(Vuelo Salt Lake City – Chicago)
Las cumbres nevadas de Utah, el lago salado, el límite de velocidad de 65 mph en autopista; Las interminables carreteras de Texas, las enormes raciones de comida, las iglesias en medio de la nada. Con los ecos del obturador de la cámara en la mente,
Una semana de reuniones en un par de fábricas de la empresa en Estados Unidos, además de una oportunidad para conocer a algún compañero con el que han bastado unas cuantas horas para salir con la sensación de haber plantado una semilla de amistad.

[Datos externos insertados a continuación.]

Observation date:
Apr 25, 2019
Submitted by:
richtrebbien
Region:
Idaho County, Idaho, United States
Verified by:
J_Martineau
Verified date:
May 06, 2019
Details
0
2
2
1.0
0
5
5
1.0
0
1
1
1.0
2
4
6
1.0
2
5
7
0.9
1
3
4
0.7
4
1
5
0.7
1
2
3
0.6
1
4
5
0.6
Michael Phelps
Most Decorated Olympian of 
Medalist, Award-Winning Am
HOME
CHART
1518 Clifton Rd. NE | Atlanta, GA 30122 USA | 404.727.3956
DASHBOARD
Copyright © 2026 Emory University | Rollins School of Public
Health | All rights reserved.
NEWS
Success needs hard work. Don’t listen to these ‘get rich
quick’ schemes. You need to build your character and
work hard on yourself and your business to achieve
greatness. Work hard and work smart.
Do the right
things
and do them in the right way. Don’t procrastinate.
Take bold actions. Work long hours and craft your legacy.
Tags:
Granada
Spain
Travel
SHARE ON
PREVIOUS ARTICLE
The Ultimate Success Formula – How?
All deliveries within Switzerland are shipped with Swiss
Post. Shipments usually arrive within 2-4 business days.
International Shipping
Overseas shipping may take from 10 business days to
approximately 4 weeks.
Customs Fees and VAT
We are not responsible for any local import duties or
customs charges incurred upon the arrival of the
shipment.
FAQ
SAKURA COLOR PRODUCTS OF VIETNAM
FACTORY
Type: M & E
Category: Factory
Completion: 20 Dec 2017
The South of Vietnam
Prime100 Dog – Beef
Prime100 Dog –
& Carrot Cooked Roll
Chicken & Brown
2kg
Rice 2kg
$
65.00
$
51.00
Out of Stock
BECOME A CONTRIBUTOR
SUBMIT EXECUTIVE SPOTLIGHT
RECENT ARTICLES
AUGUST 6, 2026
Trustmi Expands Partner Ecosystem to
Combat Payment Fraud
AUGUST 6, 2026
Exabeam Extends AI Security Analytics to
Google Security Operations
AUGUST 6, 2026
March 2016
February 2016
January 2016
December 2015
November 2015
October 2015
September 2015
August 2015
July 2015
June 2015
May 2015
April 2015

Desde hace unos años me gusta viajar solo; no por una cuestión de sociopatía, sino por la sensación o realidad de encontrase con uno mismo. A veces es conduciendo por la carretera de la ladera de una montaña (elocuente nombre “Skyline”) para ganar posición en altura sobre el Salt Lake que da nombre a la ciudad; también en el silencio que se produce al contener la respiración al disparar tras tomar foco, ejes, dominante, luz y volver a coger una bocanada de aire
O por ejemplo con el propio reflejo en un cristal del aeropuerto de Salt Lake City, mientras la cinta automática me arrastraba, pero mirada y cabeza seguían fijas en las montañas.
El recuerdo del alba, tan solo unos minutos antes. Subrayado en blanco por las montañas, moteado en marrón por el café compañero al volante, enmarcado en el azul de las sensaciones al terminar de marcar un número en el teléfono móvil.
(“I can feel it coming in the air tonight”), escuchar a alguien al otro lado de la línea.
(“When I remember”), entrada al aeropuerto. Son pocas las cosas realmente necesarias ("…First time… Last time… we ever met…”), quizá alguna de ellas sea percibir de cuando en cuando esa bocanada de aire especial, ese entorno especial, esa manera de tragar saliva especial antes de accionar el intermitente y cambiar montañas por el parking junto a la terminal.